Linux Containers (lxc) implement:
- Resource management via “process control groups” (implemented via the cgroup filesystem)
- Resource isolation via new flags to the clone(2) system call (capable of create several types of new namespaces for things like PIDs and network routing)
- Several additional isolation mechanisms (such as the “-o newinstance” flag to the devpts filesystem).
The LXC package combines these Linux kernel mechanisms to provide a userspace container object, a lightweight virtual system with full resource isolation and resource control for an application or a system.

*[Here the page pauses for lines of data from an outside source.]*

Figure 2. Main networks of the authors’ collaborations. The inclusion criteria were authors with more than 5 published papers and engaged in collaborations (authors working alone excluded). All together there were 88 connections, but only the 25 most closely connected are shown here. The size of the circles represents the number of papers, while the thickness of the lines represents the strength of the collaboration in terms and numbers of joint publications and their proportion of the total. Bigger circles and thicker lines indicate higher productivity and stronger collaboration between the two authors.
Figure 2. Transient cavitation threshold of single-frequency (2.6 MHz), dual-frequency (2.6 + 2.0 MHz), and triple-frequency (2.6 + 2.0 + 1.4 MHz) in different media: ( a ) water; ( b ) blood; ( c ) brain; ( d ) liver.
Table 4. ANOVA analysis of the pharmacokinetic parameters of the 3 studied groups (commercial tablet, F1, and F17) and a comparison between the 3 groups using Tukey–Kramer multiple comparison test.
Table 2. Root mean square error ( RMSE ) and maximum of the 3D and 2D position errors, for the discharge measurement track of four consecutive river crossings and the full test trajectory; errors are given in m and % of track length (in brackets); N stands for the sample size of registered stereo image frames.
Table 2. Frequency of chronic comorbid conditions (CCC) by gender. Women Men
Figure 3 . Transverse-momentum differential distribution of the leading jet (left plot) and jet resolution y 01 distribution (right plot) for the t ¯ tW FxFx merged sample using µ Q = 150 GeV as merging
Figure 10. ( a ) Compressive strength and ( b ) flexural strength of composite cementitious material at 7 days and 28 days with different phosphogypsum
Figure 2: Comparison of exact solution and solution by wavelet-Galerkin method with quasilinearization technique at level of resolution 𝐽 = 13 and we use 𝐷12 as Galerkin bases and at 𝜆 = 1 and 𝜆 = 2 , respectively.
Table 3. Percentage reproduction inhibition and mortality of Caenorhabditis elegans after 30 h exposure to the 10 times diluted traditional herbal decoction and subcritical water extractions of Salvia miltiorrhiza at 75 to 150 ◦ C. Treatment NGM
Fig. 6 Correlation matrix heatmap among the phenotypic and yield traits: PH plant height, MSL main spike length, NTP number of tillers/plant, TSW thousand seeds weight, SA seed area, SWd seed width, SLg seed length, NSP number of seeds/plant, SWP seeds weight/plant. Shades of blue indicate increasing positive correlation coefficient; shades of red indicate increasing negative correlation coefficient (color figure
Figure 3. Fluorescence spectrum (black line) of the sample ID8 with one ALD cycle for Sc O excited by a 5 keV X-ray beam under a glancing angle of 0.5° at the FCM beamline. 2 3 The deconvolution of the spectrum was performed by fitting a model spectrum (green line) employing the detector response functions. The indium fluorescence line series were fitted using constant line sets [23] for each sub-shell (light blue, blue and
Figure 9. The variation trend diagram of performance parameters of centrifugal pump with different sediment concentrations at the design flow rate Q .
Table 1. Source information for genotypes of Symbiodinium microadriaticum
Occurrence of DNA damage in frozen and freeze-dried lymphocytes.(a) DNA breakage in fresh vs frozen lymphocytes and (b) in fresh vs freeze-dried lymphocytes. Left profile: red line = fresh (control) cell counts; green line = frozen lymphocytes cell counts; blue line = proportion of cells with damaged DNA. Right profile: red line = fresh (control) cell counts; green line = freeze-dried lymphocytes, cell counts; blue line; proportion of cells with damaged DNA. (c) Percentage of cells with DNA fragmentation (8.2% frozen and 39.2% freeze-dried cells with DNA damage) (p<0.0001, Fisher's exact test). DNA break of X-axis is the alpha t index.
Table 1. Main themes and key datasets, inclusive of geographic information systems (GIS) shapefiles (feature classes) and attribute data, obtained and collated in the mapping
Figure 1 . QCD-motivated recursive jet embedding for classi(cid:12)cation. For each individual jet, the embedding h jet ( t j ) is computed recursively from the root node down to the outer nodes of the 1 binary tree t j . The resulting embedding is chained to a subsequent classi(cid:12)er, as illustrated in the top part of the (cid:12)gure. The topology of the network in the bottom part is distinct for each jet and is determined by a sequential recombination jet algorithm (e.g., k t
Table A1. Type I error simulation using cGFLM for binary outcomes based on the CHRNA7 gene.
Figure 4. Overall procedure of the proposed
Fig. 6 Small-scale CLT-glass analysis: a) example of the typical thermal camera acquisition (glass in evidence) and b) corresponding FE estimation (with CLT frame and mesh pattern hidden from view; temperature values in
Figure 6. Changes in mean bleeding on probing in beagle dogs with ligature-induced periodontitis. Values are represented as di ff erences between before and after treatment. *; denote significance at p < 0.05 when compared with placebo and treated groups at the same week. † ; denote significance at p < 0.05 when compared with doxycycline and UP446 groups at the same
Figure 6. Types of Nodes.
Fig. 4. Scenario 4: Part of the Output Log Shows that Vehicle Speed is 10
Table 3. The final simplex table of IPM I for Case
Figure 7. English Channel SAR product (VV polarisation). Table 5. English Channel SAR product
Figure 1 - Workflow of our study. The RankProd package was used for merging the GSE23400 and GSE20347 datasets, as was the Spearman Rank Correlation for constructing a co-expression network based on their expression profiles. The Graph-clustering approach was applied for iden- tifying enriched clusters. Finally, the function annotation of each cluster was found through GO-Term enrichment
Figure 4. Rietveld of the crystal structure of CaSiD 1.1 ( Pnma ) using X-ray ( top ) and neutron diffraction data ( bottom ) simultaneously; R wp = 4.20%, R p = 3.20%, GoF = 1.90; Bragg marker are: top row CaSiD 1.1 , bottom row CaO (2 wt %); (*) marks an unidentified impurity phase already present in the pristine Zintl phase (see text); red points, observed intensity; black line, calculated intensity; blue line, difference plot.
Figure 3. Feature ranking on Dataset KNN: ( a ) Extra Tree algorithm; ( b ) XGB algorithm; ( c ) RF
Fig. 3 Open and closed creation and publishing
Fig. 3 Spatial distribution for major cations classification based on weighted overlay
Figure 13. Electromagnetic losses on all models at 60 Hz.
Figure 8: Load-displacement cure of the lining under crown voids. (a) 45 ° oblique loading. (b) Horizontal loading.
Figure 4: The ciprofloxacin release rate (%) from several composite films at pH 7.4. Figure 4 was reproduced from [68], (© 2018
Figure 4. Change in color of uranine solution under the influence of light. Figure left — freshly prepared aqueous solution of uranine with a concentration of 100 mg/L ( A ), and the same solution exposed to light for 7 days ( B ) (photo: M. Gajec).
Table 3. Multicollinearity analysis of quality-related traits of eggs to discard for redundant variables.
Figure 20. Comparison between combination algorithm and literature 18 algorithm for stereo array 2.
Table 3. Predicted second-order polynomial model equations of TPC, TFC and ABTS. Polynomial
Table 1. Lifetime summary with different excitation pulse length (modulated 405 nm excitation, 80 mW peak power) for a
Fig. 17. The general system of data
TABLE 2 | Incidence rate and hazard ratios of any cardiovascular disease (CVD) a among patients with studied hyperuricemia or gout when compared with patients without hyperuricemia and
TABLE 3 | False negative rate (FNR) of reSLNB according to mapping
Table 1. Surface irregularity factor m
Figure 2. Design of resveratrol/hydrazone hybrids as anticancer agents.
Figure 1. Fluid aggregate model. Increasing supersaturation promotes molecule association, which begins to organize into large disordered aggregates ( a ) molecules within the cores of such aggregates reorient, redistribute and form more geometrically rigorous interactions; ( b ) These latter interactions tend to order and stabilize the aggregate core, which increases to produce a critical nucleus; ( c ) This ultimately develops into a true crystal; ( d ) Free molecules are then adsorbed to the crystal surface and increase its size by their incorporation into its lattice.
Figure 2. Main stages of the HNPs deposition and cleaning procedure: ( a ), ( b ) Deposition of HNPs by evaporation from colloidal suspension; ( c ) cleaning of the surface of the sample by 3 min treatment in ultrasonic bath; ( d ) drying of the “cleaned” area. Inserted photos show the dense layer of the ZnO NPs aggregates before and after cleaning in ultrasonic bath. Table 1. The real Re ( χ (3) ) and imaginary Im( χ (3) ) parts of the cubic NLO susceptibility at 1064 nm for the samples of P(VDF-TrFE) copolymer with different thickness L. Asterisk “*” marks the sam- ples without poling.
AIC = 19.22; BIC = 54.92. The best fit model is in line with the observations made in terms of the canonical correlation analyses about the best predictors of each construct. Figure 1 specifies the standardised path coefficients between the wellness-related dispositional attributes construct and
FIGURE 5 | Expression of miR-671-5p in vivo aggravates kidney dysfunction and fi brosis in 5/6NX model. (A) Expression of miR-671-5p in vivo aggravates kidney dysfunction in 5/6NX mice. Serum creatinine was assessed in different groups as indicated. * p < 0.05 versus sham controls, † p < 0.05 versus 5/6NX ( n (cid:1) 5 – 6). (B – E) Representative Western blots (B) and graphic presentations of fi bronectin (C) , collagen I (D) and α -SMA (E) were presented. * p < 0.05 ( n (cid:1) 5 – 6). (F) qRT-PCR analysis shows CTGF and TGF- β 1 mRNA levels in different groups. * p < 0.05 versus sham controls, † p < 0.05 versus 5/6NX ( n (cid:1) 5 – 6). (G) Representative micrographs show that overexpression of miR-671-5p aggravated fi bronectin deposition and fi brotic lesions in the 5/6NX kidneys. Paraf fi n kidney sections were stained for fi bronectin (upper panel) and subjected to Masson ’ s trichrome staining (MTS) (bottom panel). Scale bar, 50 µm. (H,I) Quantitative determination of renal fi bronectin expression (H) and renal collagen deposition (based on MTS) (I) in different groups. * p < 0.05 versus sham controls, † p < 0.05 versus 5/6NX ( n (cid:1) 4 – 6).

Linux Containers take a completely different approach than system virtualization technologies such as KVM and Xen, which started by booting separate virtual systems on emulated hardware and then attempted to lower their overhead via paravirtualization and related mechanisms. Instead of retrofitting efficiency onto full isolation, LXC started out with an efficient mechanism (existing Linux process management) and added isolation, resulting in a system virtualization mechanism as scalable and portable as chroot, capable of simultaneously supporting thousands of emulated systems on a single server while also providing lightweight virtualization options to routers and smart phones.
The first objective of this project is to make the life easier for the kernel developers involved in the containers project and especially to continue working on the Checkpoint/Restart new features. The lxc is small enough to easily manage a container with simple command lines and complete enough to be used for other purposes.